Очевидно, Горький познакомил Бунина со своим замыслом – дать широкое, с размышлениями о судьбах страны, историческое полотно уездной России, и не только в общих чертах, а увлек его некоторыми образами, деталями, повлиял на решение взяться за крупное произведение о крестьянстве. Говоря о «задевшем» его старичке, Бунин мог иметь в виду и Тиунова, пытливого мещанина-философа, исходившего Русь, и окуровского летописца, застенчивого и самоуглубленного «канатчика» Матвея Кожемякина. Что это так, видно уже из того, что один из главных персонажей «Деревни» – Кузьма Красов, «этот худой и уже седой от голода и строгих дум мещанин», самоучка и бродяга, многими своими чертами родственен Тиунову и Кожемякину.
С произведениями «окуровского» цикла «Деревню» сближает и жесточайшая критика «свинцовых мерзостей» той жизни, подчас даже переходящая в безотрадную и горькую «отходную» старой деревне – помещичьей и мужицкой. «Бесхозяйное» село Ровное, отчаянно-беспомощный «бунт» мужиков Дурновки, дикость и жесточайшее невежество мещанства Черной Слободы, голодное Казаково, снова Дурновка, ее жители, голь перекатная, – так кадр за кадром проходит перед читателем страшная летопись обнищания села.
Именно «Деревня» с ее знаменитым началом: «Прадеда Красовых, прозванного на дворне Цыганом, затравил борзыми барин Дурново» – обозначает на пути бунинского писательства совершенно особую межу. Если на рубеже века Бунин рисовал печальную картину дворянского увядания, то в дальнейшем в его произведениях мы видим, как «барина» постепенно вытесняет «мужик». Да и какого барина!

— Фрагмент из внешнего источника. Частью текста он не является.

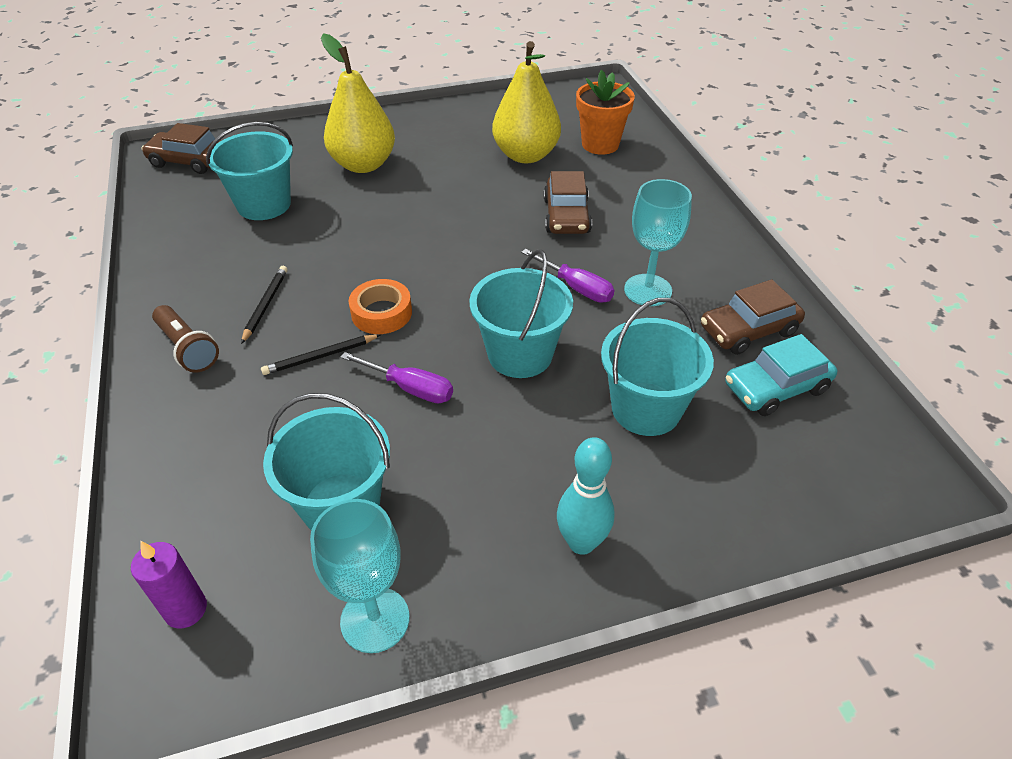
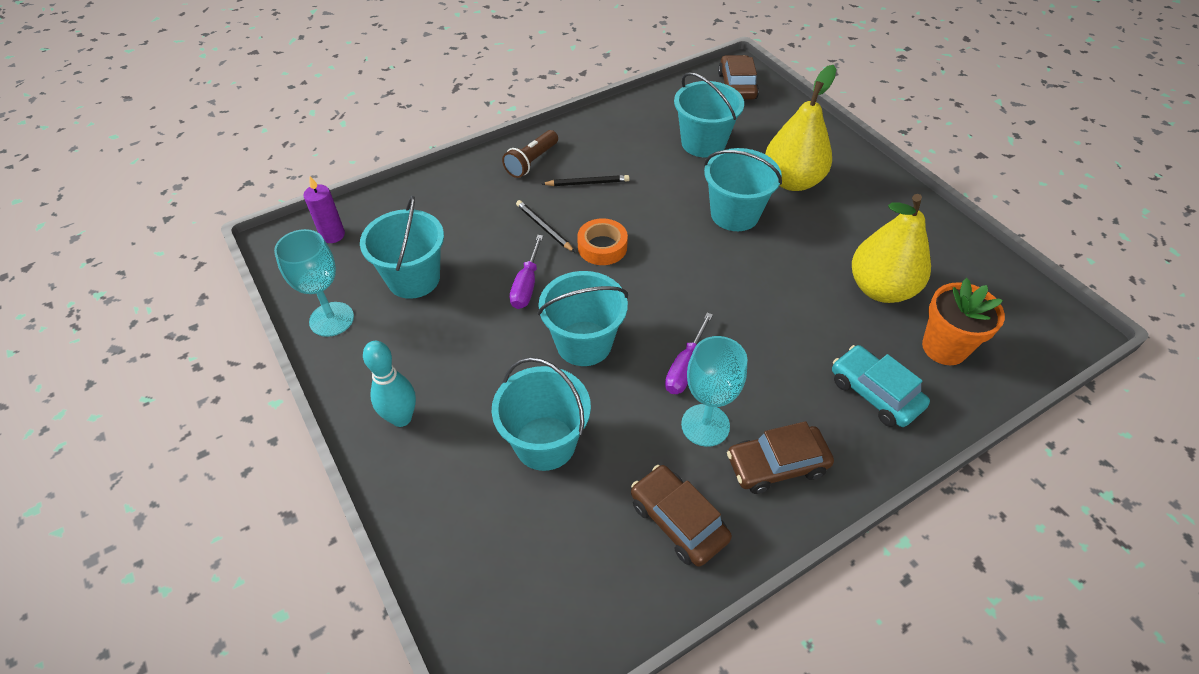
camera: 75 degrees right, 5 degrees up
brown car [544,171,592,234] -> brown car moved to [727,421,834,494]
turquoise car [725,334,837,416] -> turquoise car moved to [832,345,930,427]
none -> turquoise bucket [704,148,782,231]

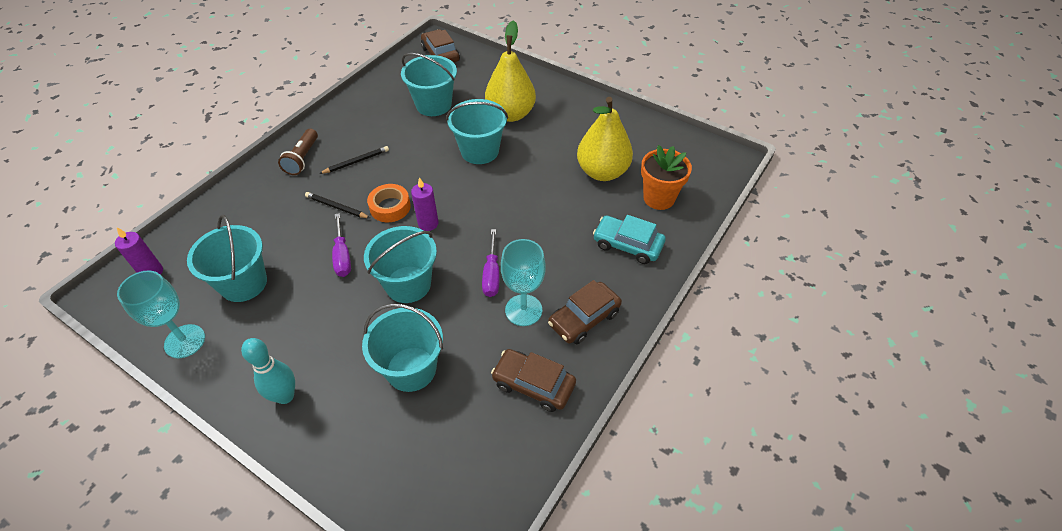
camera: 25 degrees left, 0 degrees up
none -> purple candle [411,177,439,231]

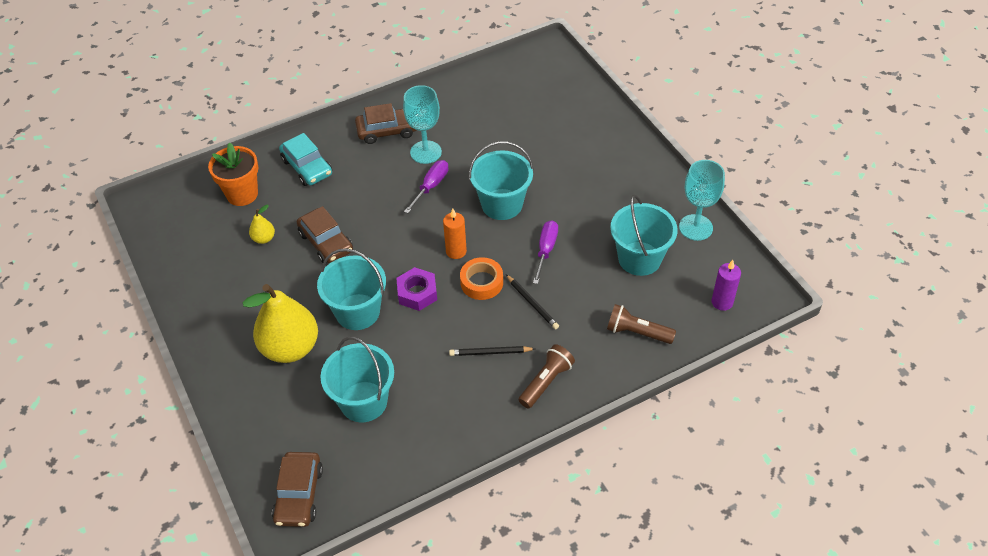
camera: 150 degrees left, 0 degrees up
turquoise bowling pin [241,338,295,404] -> none
turquoise bucket [362,303,443,392] -> none
purple candle [411,177,439,231] -> orange candle [443,209,467,259]
brown car [491,349,576,412] -> brown car moved to [297,206,353,263]
yellow pear [577,97,633,181] -> yellow pear [249,205,275,244], size x0.43
none -> purple nut [396,267,437,311]
none -> brown flashlight [607,304,676,344]

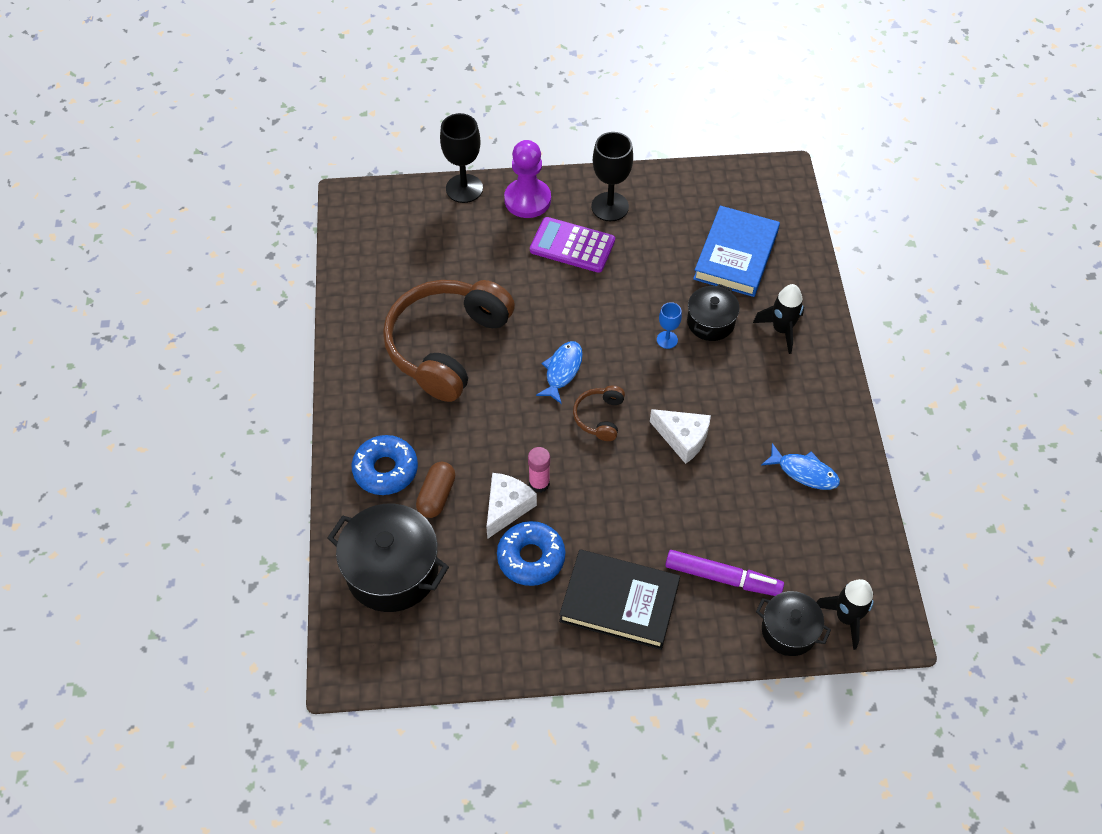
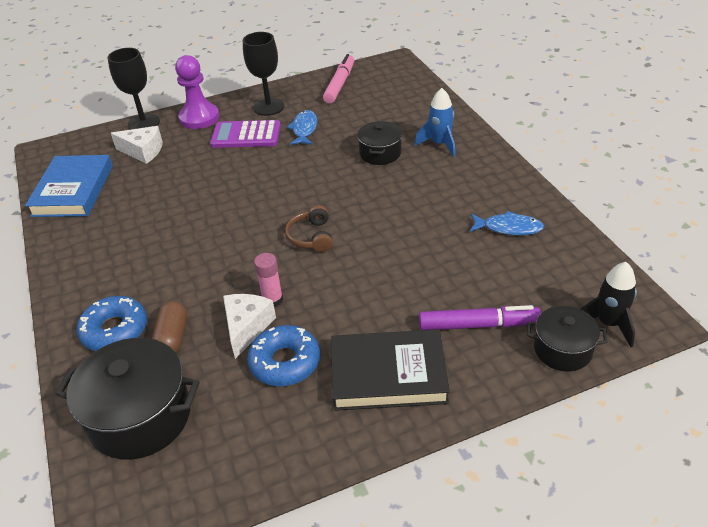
camera: 15 degrees left, 15 degrees down
brown headphones [383,280,515,402] -> none
blue fish [536,341,583,404] -> blue fish moved to [287,110,317,145]
white cheese [650,409,711,464] -> white cheese moved to [111,126,163,164]
blue goblet [657,302,682,349] -> none
blue book [693,206,780,297] -> blue book moved to [25,155,113,217]
black rocket [753,284,804,354] -> blue rocket [415,88,455,157]
none -> pink marker [323,54,354,104]

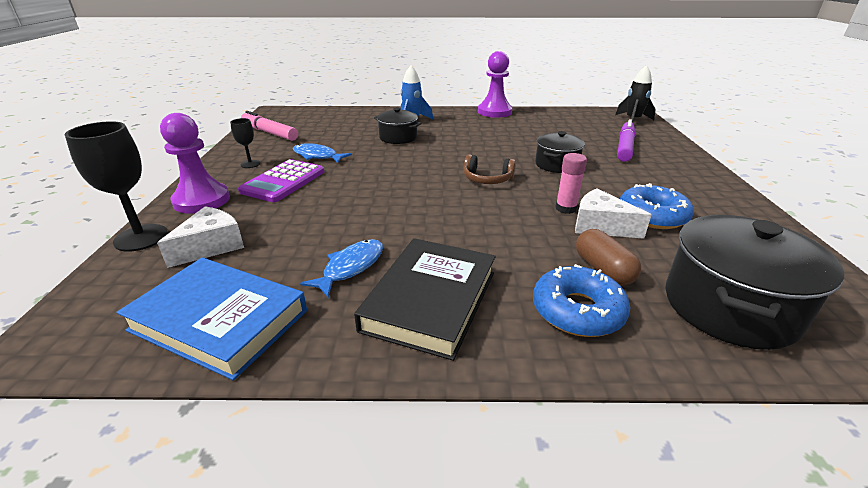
camera: 70 degrees left, 10 degrees down
brown capsule [152,301,187,353] -> brown capsule turned 45 degrees clockwise [576,229,641,285]
black goblet [243,32,284,116] -> black goblet [230,118,260,168], size x0.53
black book [332,329,450,411] -> black book moved to [354,238,495,361]
blue fish [470,211,544,235] -> blue fish moved to [300,239,383,298]
black pot [527,306,608,371] -> black pot moved to [535,131,585,173]
none -> purple pawn [478,51,512,118]

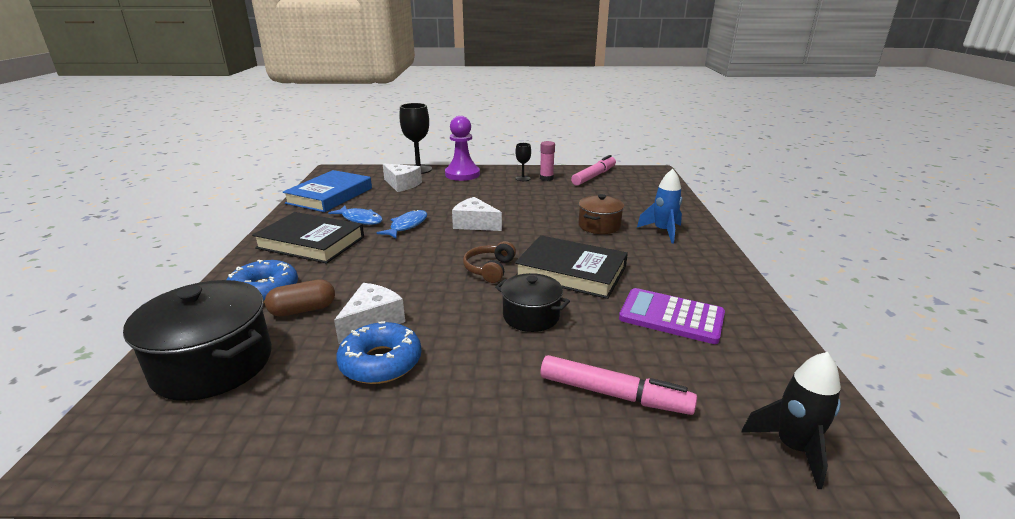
camera: 90 degrees right, 5 degrees down
purple calculator [238,159,324,202] -> purple calculator moved to [619,288,725,344]
blue fish [293,143,352,163] -> blue fish moved to [377,210,427,238]
black pot [374,108,422,144] -> brown pot [579,194,624,234]
purple pawn [478,51,512,118] -> none
pink glue stick [555,153,587,214] -> pink glue stick moved to [540,141,555,181]
purple marker [617,119,636,162] -> pink marker [540,355,697,415]
none -> white cheese [452,197,502,231]
none -> black book [515,235,628,299]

В рассказах и повестях 1910–1916 годов не встретишь рождественских дедов, вроде Павла Антоныча («Танька»). Отодвинутые в ранг эпизодических лиц, проходят по «Деревне» последыш знатной фамилии Дурново – «прогрессист» (прозванный так за прогрессивный паралич); барчук из села Казакова, седьмой год разучивающий вокализы в развалившейся усадьбе; «спившийся с круга» помещичий сын Жихарев, щеголяющий в босяцком наряде; «слоны слоняющий» по осеннему полю свирепый почтарь Сахаров и т. д. Куда подевалось широкое дворянское хлебосольство, великолепие сельских празднеств, катание на тройках, охота… Ныне Сахаров выходит в поле с ружьем лишь «ради геморроя». От знаменитой некогда охоты Воейкова осталось только шесть захудалых борзых (рассказ «Последний день»). Спустив усадьбу мещанину Ростовцеву, крутой помещик велит удавить собак и развешать их на елках. Это уже не просто оскудение. Это одичание.
А мужик, крестьянин, пусть даже и «справный»?
В бунинской «Деревне» Тихон Ильич Красов скорбно признается своему брату Кузьме: «Пропала жизнь, братушка! Была у меня, понимаешь, стряпуха немая, подарил я ей, дуре, платок заграничный, а она взяла да истаскала его наизнанку… Понимаешь? От дури да и от жадности. Жалко налицо по будням носить, – праздника, мол, дождусь, – а пришел праздник – лохмотья одни остались… Так вот и я… с жизнью-то своей».